Confirmed: Iran's Asghar Farhadi won't be let into the US to attend Oscar's. He's nominated for best foreign language film…#MuslimBan
— Trita Parsi (@tparsi) January 28, 2017
Farhadi was nominated in the Foreign Language Film category for his drama “The Salesman” which premiered at the 2016 Cannes Film Festival and was also nominated for a Golden Globe.

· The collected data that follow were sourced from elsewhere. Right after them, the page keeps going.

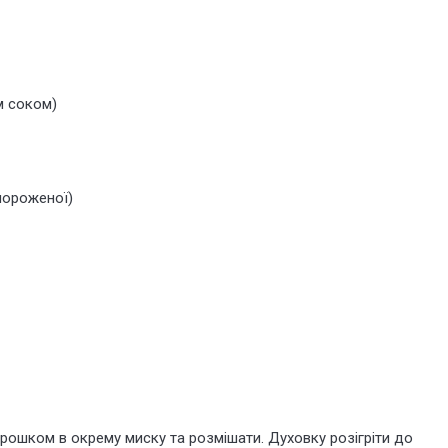
м соком)
змороженої)
рошком в окрему миску та розмішати. Духовку розігріти до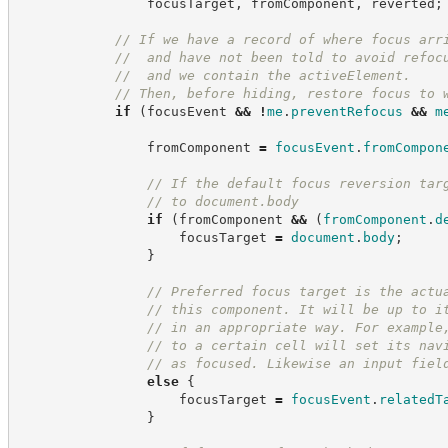
                focusTarget
,
 fromComponent
,
 reverted
;
//
 If we have a record of where focus arr
//
  and have not been told to avoid refoc
//
  and we contain the activeElement.
//
 Then, before hiding, restore focus to 
if
(
focusEvent 
&&
!
me
.
preventRefocus
&&
m
                fromComponent 
=
focusEvent
.
fromCompon
//
 If the default focus reversion tar
//
 to document.body
if
(
fromComponent 
&&
(
fromComponent
.
d
                    focusTarget 
=
document
.
body
;
}
//
 Preferred focus target is the actu
//
 this component. It will be up to i
//
 in an appropriate way. For example
//
 to a certain cell will set its nav
//
 as focused. Likewise an input fiel
else
{
                    focusTarget 
=
focusEvent
.
relatedT
}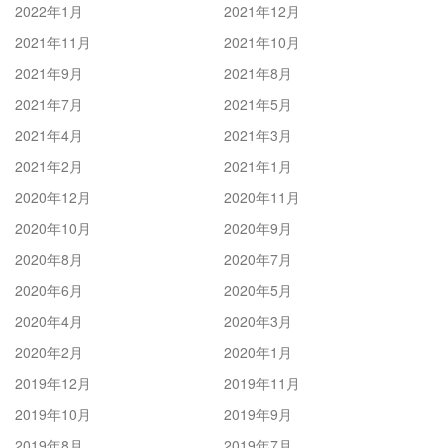
2022年1月
2021年12月
2021年11月
2021年10月
2021年9月
2021年8月
2021年7月
2021年5月
2021年4月
2021年3月
2021年2月
2021年1月
2020年12月
2020年11月
2020年10月
2020年9月
2020年8月
2020年7月
2020年6月
2020年5月
2020年4月
2020年3月
2020年2月
2020年1月
2019年12月
2019年11月
2019年10月
2019年9月
2019年8月
2019年7月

He previously was nominated for writing the screenplay for “A Separation” which won the Oscar for Foreign Language Film in 2012.
The presidential order does have a clause that notes “the Secretaries of State and Homeland Security may, on a case-by-case basis, and when in the national interest, issue visas or other immigration benefits to nationals of countries for which visas and benefits are otherwise blocked.” So, there is some slight hope Farhadi will be able to attend the ceremony.
“The Salesman” was released by Cohen Media Group in the United States in limited release on Friday, Jan. 27.
Representatives for “The Salesman” in the United States responded to inquires with a response of “We have no comment at this time.”
Update: The Academy of Motion Picture Arts and Sciences released the following statement.
“The Academy celebrates achievement in the art of filmmaking, which seeks to transcend borders and speak to audiences around the world, regardless of national, ethnic, or religious differences. As supporters of filmmakers—and the human rights of all people—around the globe, we find it extremely troubling that Asghar Farhadi, the director of the Oscar-winning film from Iran A Separation, along with the cast and crew of this year’s Oscar-nominated film The Salesman, could be barred from entering the country because of their religion or country of origin.”